Mathmatically, this is done by using a double integral. However, I'm assuming you haven't gotten to this yet. In any case, think about this, and think about how it may relate to something like the Riemann Integral. I'm not saying this will lead you to the solution, as I don't know what that is yet, but it may at least get you thinking in the right direction.

AgentBryant

This seems like it would be a problem where you have a surface (the tent) in which a certain cross-sectional area will be like a square or something (I don't know enough about the problem to know what exactly) that would be summed up with a function describing the size of each piece.

It's hard to tell without more information, though.

RocketScience

I imagine the tent looks like this.

The main part of the exercise is to explain how you went about choosing your particular method of approximation. If you were going to go ahead and find the exact volume you wouldn't need 2-5 pages to justify your answer.

Vrtra Theory

I'm guessing his specific tent looks something like this.

Either way, I'll just add on to what Big Dookie mentioned: picture the tent as a series of horizontal slices (for argument's sake, pretend there are 55 slices, each 1 inch high.) Each slice of the tent has a volume of Width * Length * Height - the very top slice might be 0 * 0 * 1, and the very bottom slice is 96 * 96 * 1. The rest of the slices are somewhere in between. If you add them all together, you get a good approximation of the total volume. So, all you need to do is figure out a function that best describes the width and length of a given slice.

For example, if you used a very simple equation for width and height, f(x) = x/55 * 96, with x running from 0 at the top to 55 at the bottom, your equation would describe a pyramid with no curvature at all. The volume of each slice would be f(x) * f(x) * 1.

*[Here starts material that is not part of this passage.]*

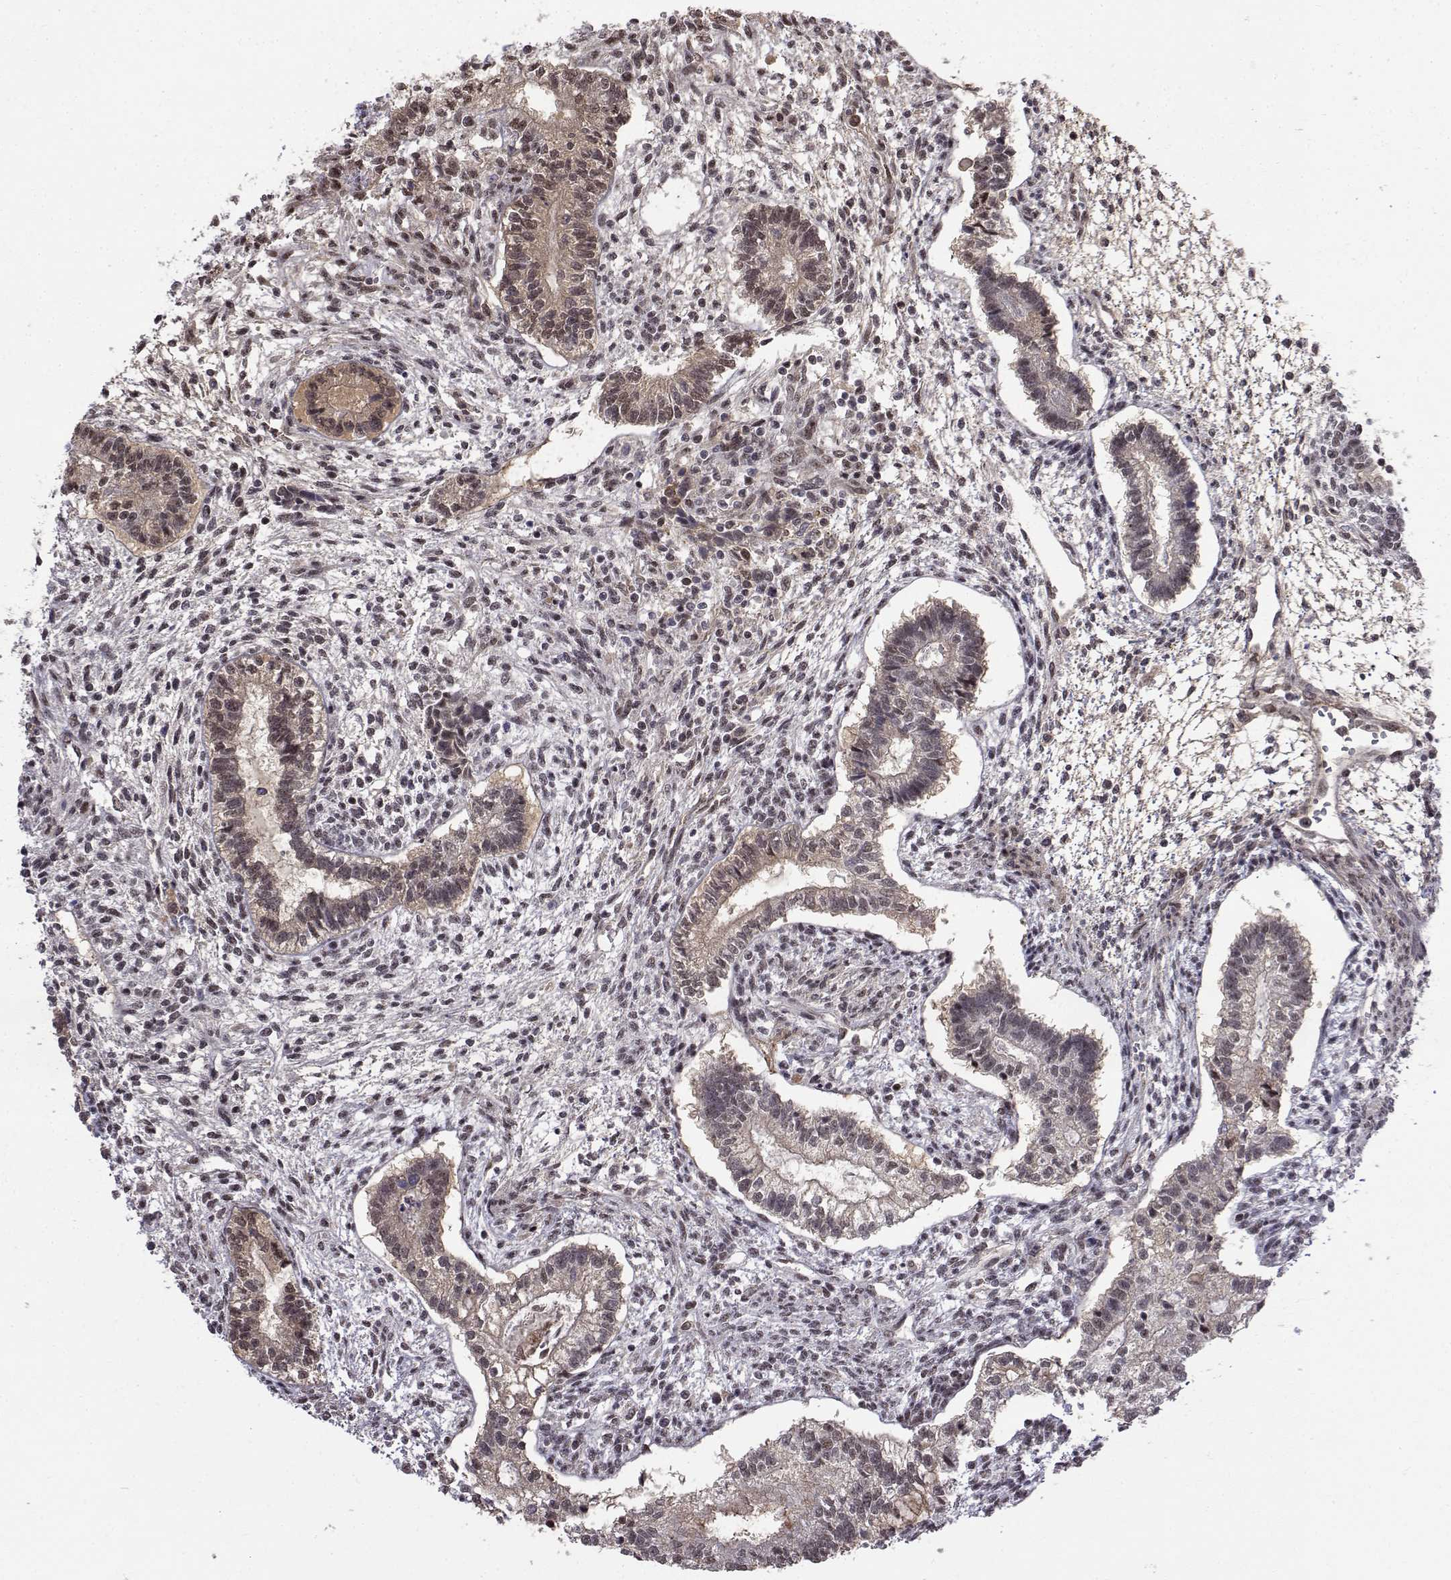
{"staining": {"intensity": "moderate", "quantity": "25%-75%", "location": "nuclear"}, "tissue": "testis cancer", "cell_type": "Tumor cells", "image_type": "cancer", "snomed": [{"axis": "morphology", "description": "Carcinoma, Embryonal, NOS"}, {"axis": "topography", "description": "Testis"}], "caption": "Embryonal carcinoma (testis) stained with a protein marker demonstrates moderate staining in tumor cells.", "gene": "ITGA7", "patient": {"sex": "male", "age": 37}}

It looks to me like the tent is close enough to a perfect dome that you could describe the curve of its width and length with sin(x). For example, you might say that the width and length of each slice are both f(x) = sin(Pi/2 * x/55) * 96 - where x runs from 0 at the top to 55 at the bottom. Again, f(x) * f(x) * 1 would be your total volume for each slice.

If the tent isn't really particularly dome-like after all, you might mess around with other curves that look similar (square root might be closer than sine, actually.) The only "rule" to the equation you come up with is that plugging in 0 for x should give 0, and plugging in 55 for x should give 96 (based on the dimensions you gave.) A value in-between should give values in between.

Out of curiousity, what level of calc is this for? Your question doesn't make it clear if you're used to solving these problems with sums or integrals or some other method.

mysticdemon

yes, the tent is rounded at the top. It looks pretty darn close to the tent Vrtra Theory posted. I thought about the slices thing i just haven't had a whole lot of time to figure it totally out. I am in a high school calc class if that helps so we probly have just gone over some very basic stuff I'm assuming. I was thinking something like a three-dimensional Lram, Rram, or Mram thing but i kind of messed up on that. Thanks for your input i will look check 'em out to see if i can figure this thing out.